Designing Your SSIS Packages for Parallelism (SQL Server Video)
Technical notes are selected excerpts from the video.
The following are the tenets of parallel design: partition the problem, eliminate conflicts, and schedule efficiently.
The idea of parallel design is to break a large problem into smaller, independent pieces, and spread the work out. For Integration Services, breaking the problem into smaller pieces means partitioning the data to be processed. You’ll want to try and get these partitions of equal size as this will make optimal scheduling and distribution much easier.
Next, you need to eliminate conflicts between the smaller pieces of work, so that they can happen in parallel without interfering with each other. You’ll want a stateless design, which means each unit of work is self-contained and does not need to coordinate with anything outside to do its job. You’ll also want to reduce contention for external resources.
Finally, you need to take the small pieces of independent work and spread them out to get them done faster. This means scheduling and distributing the work so that your most critical resources are used efficiently. It also means using time wisely and not letting a long task dominate the runtime. If you imagine a Gantt chart of the work to be done, you want the workload balanced so that the entire set of work finishes as early as possible.
Partitioning the Problem
You’ll want to partition your source data into smaller chunks of about the same size. You can do this based on natural ranges in the data, such as by time or geography. Or, if you have an identity column, you can modulo the values in it to identify equal partitions. Otherwise, you can fall back to applying a hash function on key columns to produce partitions.
In addition to partitioning the source table, you’ll want to partition destination tables to match the partitioning of your source data. The SQL SWITCH command provides a very efficient mechanism to add and remove partitions to a table.
After partitioning the problem, you need to eliminate any potential conflicts between those partitions. Having a stateless design is important to avoid complex interactions and eventual conflicts. To ensure the package is stateless in its design, you’ll want to pass into it all the information it needs to do its work.

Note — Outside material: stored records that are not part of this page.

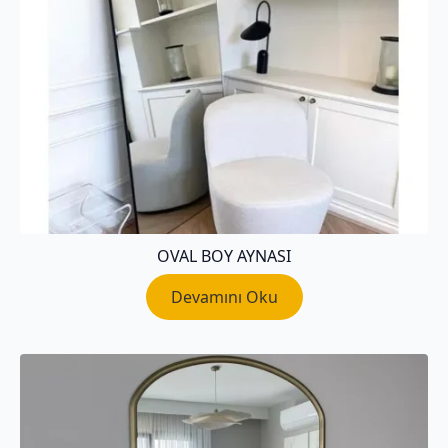
OVAL BOY AYNASI
Devamını Oku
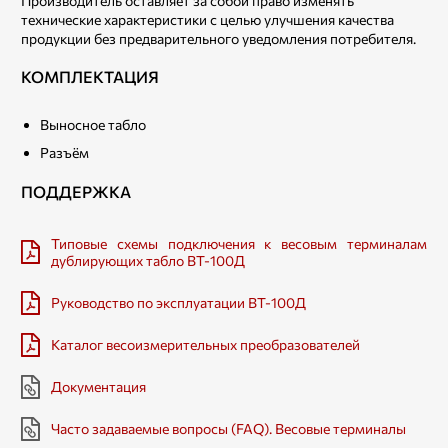
Производитель оставляет за собой право изменять
технические характеристики с целью улучшения качества
продукции без предварительного уведомления потребителя.
КОМПЛЕКТАЦИЯ
Выносное табло
Разъём
ПОДДЕРЖКА
Типовые схемы подключения к весовым терминалам
дублирующих табло ВТ-100Д
Руководство по эксплуатации ВТ-100Д
Каталог весоизмерительных преобразователей
Документация
Часто задаваемые вопросы (FAQ). Весовые терминалы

Be sure to avoid lock contention. Many connections inserting to the same table will eventually cause contention. To avoid this, use partitioned tables and take advantage of the SQL SWITCH.

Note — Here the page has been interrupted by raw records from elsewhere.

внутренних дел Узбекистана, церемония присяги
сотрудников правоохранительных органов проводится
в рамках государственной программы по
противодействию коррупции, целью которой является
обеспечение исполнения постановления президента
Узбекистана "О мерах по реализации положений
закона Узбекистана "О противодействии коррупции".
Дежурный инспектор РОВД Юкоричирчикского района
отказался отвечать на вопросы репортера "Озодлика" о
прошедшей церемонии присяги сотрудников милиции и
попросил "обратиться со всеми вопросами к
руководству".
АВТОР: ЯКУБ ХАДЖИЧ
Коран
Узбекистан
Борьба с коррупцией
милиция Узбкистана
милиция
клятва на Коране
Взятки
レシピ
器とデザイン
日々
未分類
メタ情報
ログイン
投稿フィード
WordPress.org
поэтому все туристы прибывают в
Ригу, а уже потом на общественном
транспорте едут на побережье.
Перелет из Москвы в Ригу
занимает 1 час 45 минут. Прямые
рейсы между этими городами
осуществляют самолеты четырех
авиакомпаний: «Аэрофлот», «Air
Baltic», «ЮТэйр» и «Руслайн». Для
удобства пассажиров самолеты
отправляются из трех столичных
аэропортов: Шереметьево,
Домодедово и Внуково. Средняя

Watch out for any control hardware contention. If Disk I/O is an issue, move to more or faster drives. If network I/O is an issue, add or upgrade network controllers. If CPU or memory usage is an issue, run on a computer with more processors or more memory, or run across several computers. And remember, Integration Services is design to run in memory, so be sure each package has enough memory.
After partitioning into smaller tasks and eliminating conflicts between those tasks, you’ll want to schedule those tasks to run efficiently. To create an efficient schedule, start by defining a priority queue of the work to be done. A SQL table is great for this purpose.
Then, start multiple copies of the package you have built to do the work. Using the Windows START command to invoke dtexec.exe is a simple and effective way to do this. The number of packages you start determines the degree of parallelism you will use.
Each of these packages will then process work from the task queue based on priority until there is no work left to be done. A loop inside the package firsts gets a task from the priority queue, then does the work defined by that task, and then repeats until the task queue is empty.
In the first run of the demo, each task is being processed in sequence by a single package instance.
In the second run of the demo, two processes are working in parallel. The tasks get completed in batches of two and the total demo run time drops in about half from about 64 seconds to 36 seconds.
In the third run of the demo, four processes are working in parallel. The time for individual tasks has risen from 9 seconds to about 14 seconds. And, the total run time has dropped from about 36 seconds to about 28 seconds.
In the last run of the demo, eight processes are working in parallel. As all tasks get worked on simultaneously, the time for each task has risen to about 27 seconds and the total run time is almost the same as with four processes. What’s happened here is that we’ve hit a disk I/O bottleneck as all eight processes contend with each other to read their data files from the disk. To solve this problem, we would want to spread the files across separate disks and controllers, or move to a faster disk technology.